▸ **Work task**: Take the line that contains "root of tail: (255, 270)" and all lines after it, up to and including the last line of the data, and write them out exactly; nothing else belongs in the answer.

(Records from a data collection)
═══

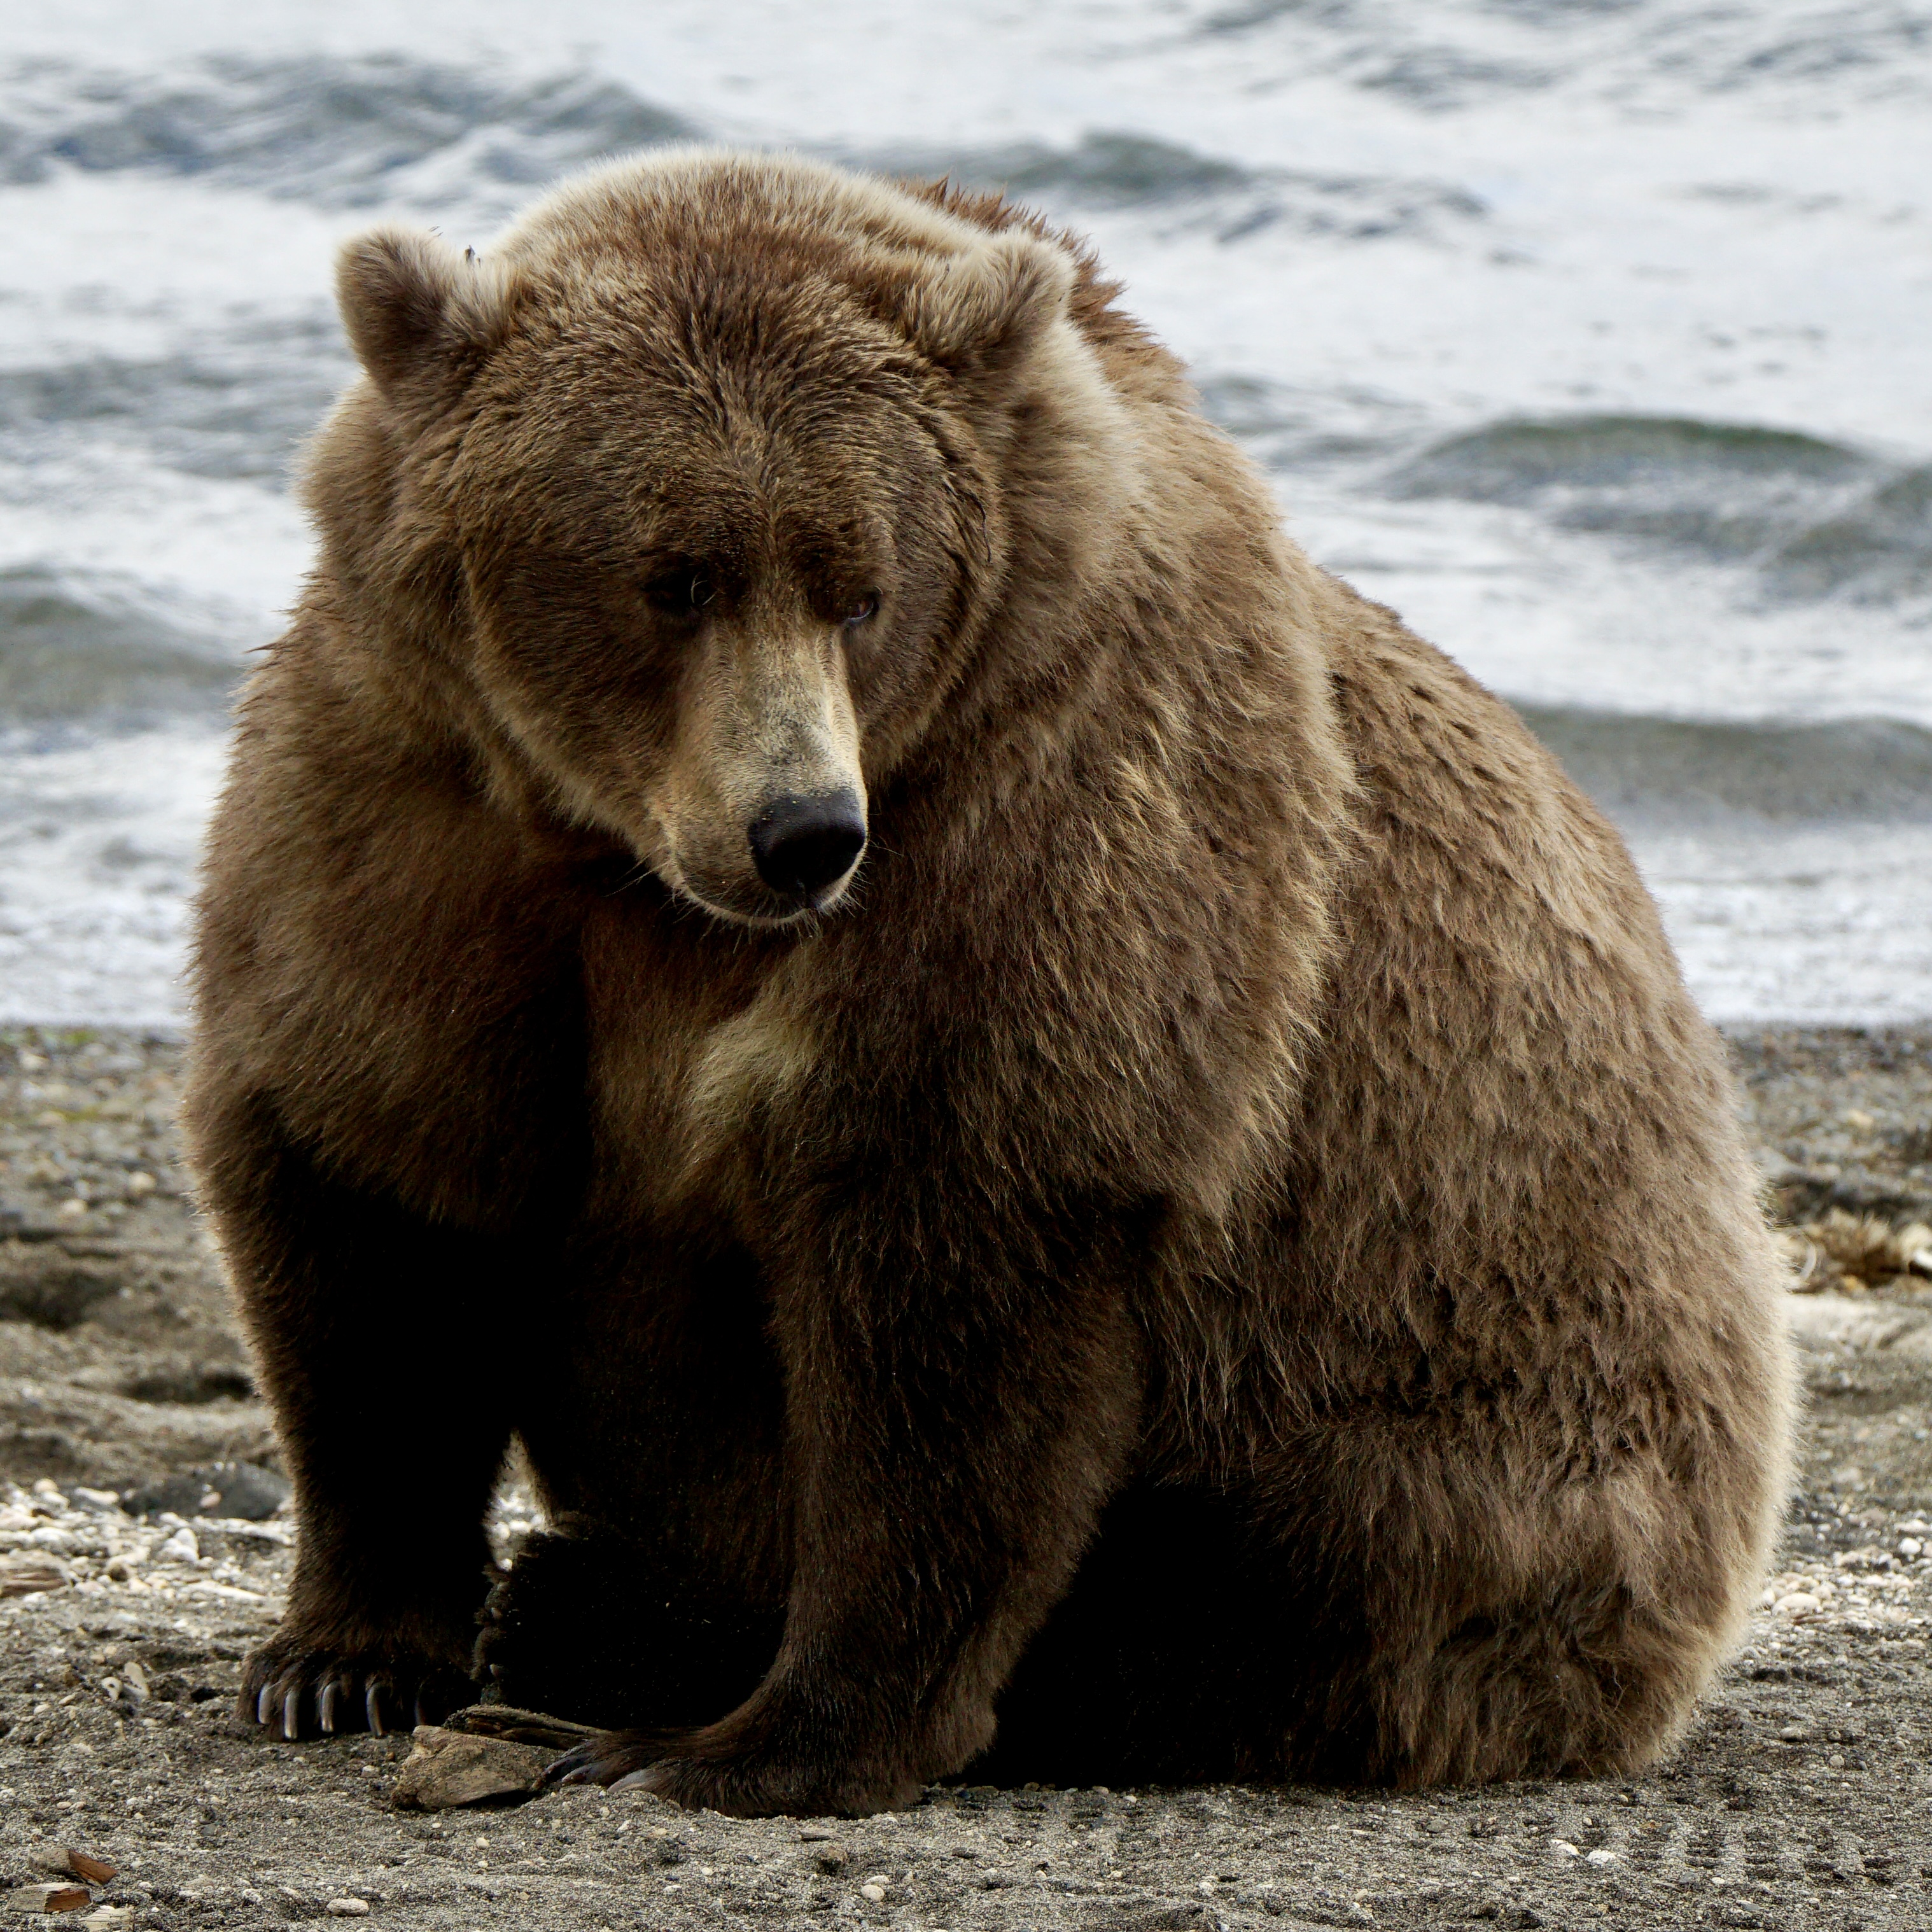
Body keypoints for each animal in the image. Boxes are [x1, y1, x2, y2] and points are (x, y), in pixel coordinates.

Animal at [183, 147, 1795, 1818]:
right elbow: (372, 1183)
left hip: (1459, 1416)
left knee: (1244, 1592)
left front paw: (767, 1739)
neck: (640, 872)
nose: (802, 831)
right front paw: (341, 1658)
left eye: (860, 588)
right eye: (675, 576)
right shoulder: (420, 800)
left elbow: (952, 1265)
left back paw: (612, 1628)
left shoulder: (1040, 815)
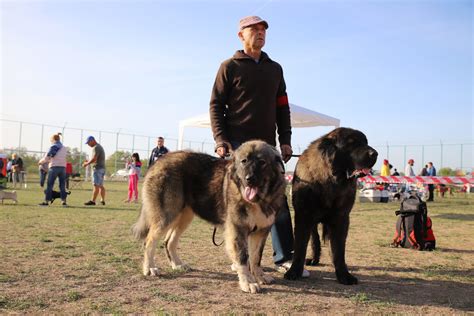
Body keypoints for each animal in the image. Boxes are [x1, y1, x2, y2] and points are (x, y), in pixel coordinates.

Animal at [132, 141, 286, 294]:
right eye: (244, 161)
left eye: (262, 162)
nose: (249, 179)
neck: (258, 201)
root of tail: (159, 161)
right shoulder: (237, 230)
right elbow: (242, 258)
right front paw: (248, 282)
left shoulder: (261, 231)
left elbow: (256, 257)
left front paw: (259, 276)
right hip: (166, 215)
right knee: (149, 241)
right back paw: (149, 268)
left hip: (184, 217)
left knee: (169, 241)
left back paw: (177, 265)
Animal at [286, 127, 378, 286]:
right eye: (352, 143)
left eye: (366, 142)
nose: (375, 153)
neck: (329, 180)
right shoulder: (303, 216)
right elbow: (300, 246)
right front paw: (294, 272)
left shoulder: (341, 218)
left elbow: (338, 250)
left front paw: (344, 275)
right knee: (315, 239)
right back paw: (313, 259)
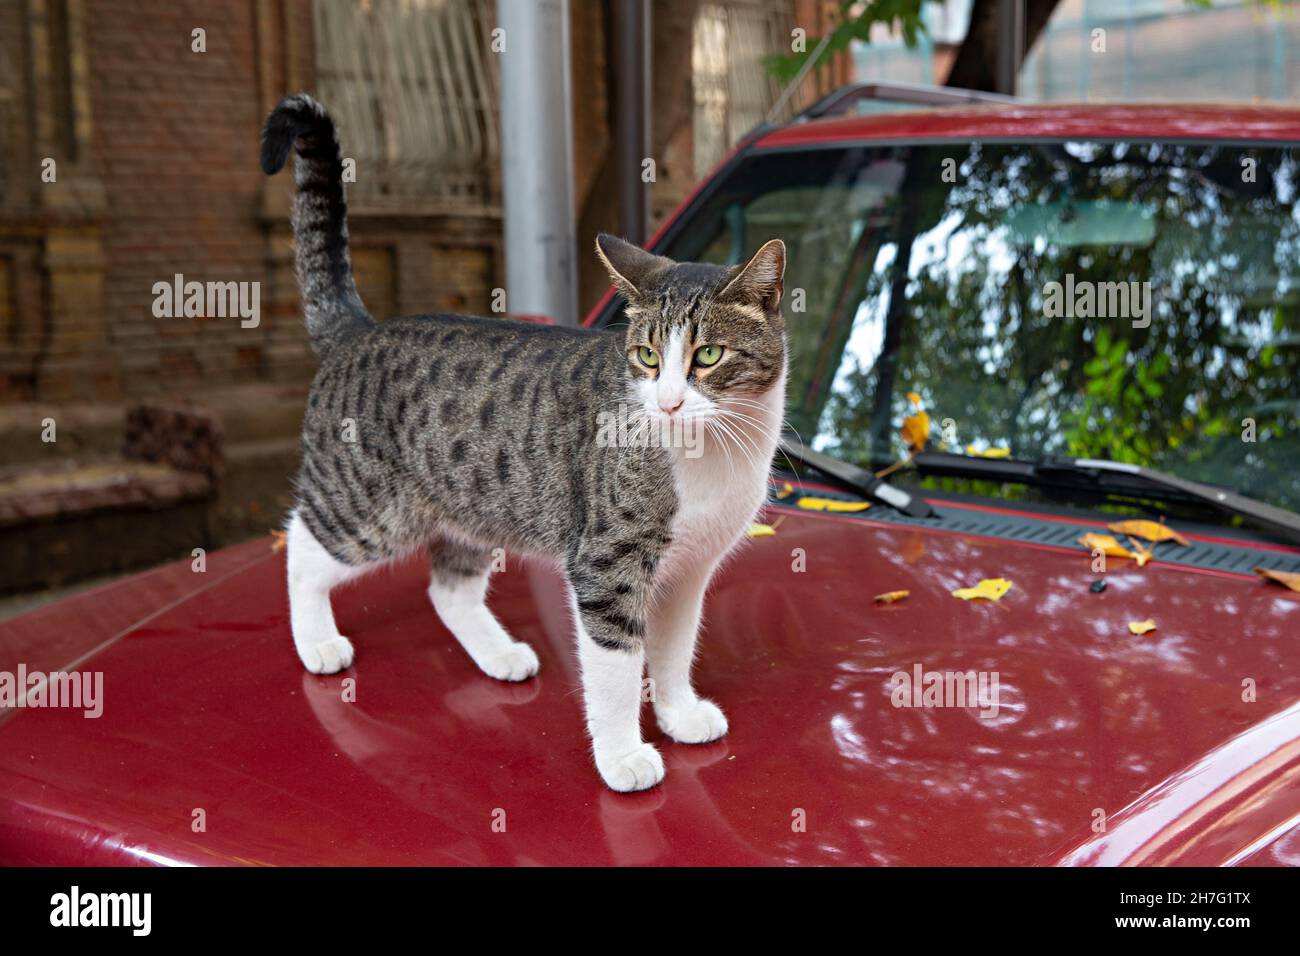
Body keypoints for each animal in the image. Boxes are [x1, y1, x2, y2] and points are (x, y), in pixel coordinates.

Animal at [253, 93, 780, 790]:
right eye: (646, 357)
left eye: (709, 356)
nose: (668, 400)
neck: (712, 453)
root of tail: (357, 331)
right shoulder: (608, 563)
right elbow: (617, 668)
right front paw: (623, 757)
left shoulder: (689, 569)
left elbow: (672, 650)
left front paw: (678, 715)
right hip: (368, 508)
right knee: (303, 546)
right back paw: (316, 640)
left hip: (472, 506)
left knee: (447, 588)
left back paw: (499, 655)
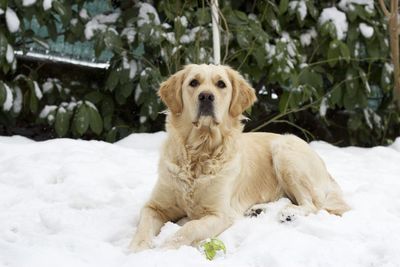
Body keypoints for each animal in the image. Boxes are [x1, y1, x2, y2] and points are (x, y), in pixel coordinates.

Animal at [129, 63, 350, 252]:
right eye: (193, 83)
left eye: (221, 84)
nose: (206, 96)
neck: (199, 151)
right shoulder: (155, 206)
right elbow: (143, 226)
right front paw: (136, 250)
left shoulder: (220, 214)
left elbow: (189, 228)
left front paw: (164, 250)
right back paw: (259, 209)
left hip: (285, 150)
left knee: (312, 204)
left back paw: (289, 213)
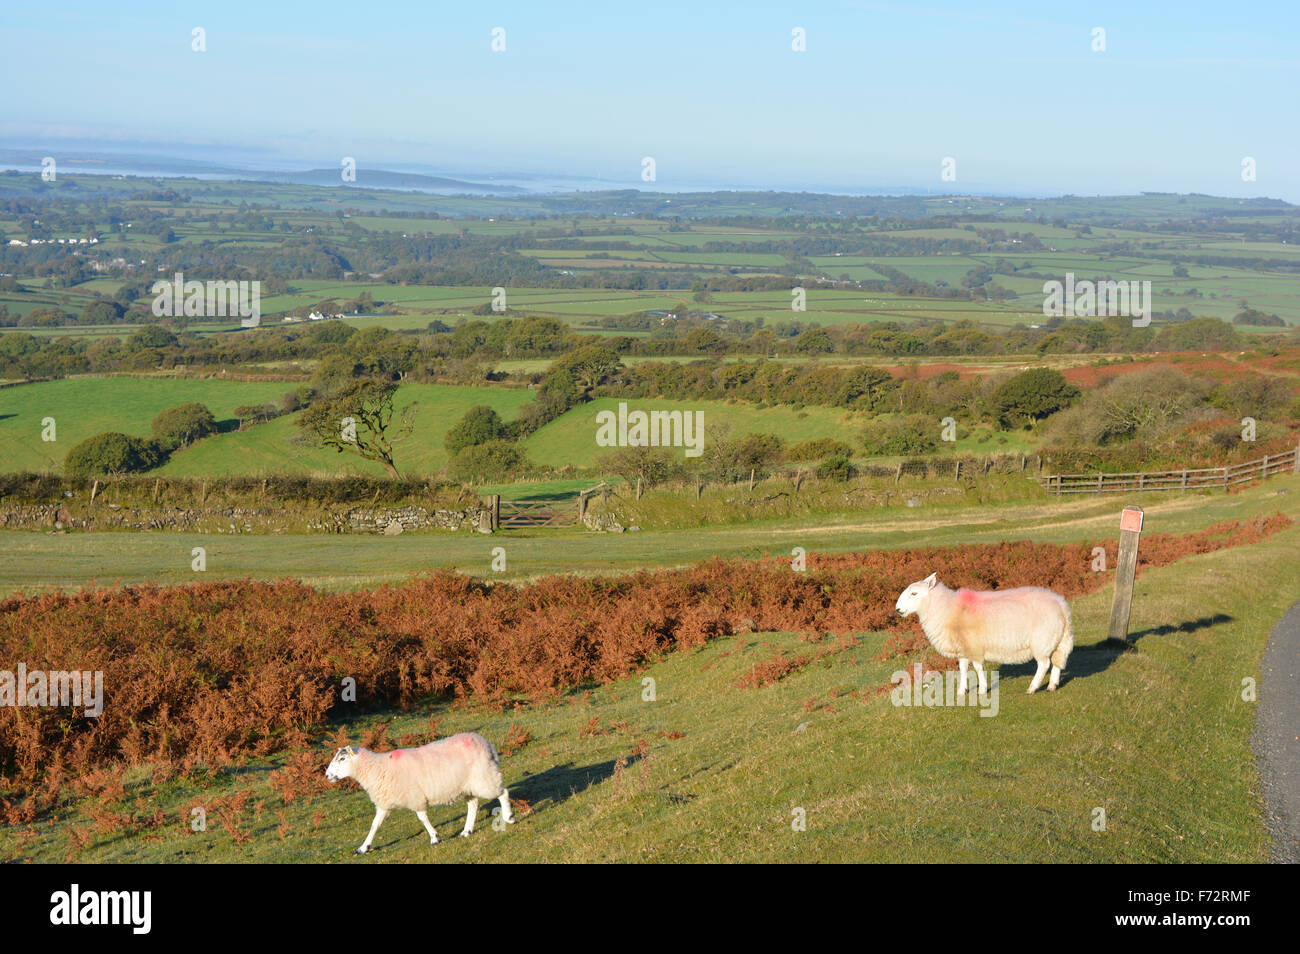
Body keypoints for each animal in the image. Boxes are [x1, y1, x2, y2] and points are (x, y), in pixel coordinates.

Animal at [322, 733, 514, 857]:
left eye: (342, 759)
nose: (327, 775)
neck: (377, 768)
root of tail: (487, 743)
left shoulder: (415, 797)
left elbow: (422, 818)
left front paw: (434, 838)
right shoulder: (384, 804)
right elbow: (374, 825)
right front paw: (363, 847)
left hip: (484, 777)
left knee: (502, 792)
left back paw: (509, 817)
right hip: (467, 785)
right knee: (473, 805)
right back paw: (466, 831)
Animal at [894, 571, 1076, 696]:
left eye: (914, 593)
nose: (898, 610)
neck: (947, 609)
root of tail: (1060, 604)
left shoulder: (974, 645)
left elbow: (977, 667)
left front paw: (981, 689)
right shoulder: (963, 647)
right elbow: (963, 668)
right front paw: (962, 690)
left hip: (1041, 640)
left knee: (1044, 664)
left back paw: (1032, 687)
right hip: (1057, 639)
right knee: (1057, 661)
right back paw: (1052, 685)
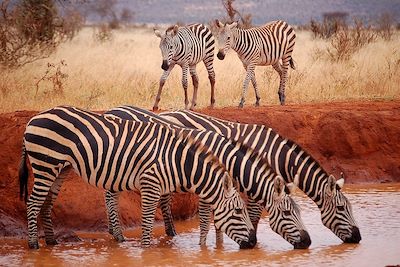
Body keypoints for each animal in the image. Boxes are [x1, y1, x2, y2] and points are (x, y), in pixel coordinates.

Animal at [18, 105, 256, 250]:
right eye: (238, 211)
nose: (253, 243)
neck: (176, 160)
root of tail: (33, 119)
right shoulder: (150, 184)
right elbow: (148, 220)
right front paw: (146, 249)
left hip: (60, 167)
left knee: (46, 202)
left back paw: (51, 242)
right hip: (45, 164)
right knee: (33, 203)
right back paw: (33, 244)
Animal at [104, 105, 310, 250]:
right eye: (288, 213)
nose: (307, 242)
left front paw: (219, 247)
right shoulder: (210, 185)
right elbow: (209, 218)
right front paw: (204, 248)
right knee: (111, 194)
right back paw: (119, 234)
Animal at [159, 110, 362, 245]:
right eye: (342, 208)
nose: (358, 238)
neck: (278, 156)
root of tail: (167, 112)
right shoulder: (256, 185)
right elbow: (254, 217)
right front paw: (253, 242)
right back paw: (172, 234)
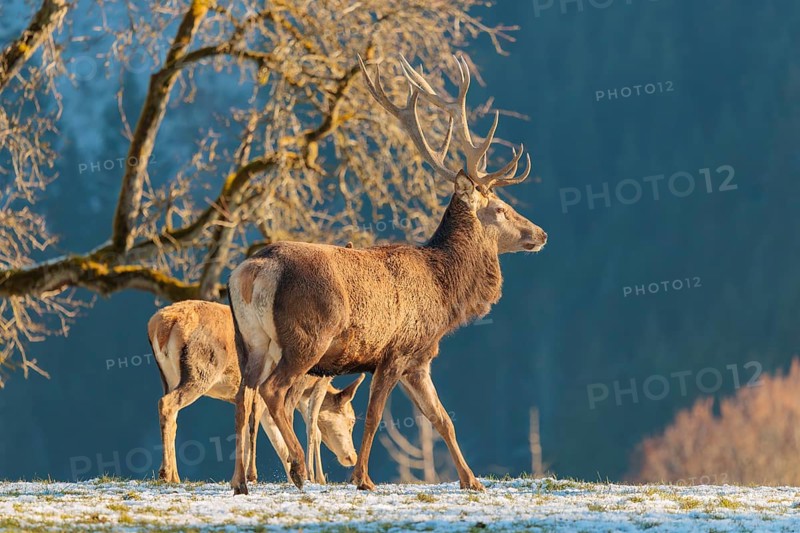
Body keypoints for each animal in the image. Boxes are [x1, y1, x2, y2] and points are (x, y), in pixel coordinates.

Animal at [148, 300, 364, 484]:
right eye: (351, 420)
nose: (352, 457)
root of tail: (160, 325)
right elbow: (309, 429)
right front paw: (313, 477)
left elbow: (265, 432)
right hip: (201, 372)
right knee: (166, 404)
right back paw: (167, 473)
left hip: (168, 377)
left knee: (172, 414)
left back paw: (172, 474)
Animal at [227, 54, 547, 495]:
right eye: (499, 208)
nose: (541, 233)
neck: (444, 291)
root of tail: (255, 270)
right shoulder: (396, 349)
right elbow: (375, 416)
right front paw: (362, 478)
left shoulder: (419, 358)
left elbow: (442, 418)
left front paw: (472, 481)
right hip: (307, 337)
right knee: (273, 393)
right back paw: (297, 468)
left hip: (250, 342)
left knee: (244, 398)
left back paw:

═══

▸ **Written answer**:
root of tail: (255, 270)
right shoulder: (396, 349)
right elbow: (375, 416)
right front paw: (362, 478)
left shoulder: (419, 358)
left elbow: (442, 418)
left front paw: (472, 481)
right hip: (307, 337)
right knee: (273, 393)
right back paw: (297, 468)
left hip: (250, 342)
left knee: (244, 398)
left back paw:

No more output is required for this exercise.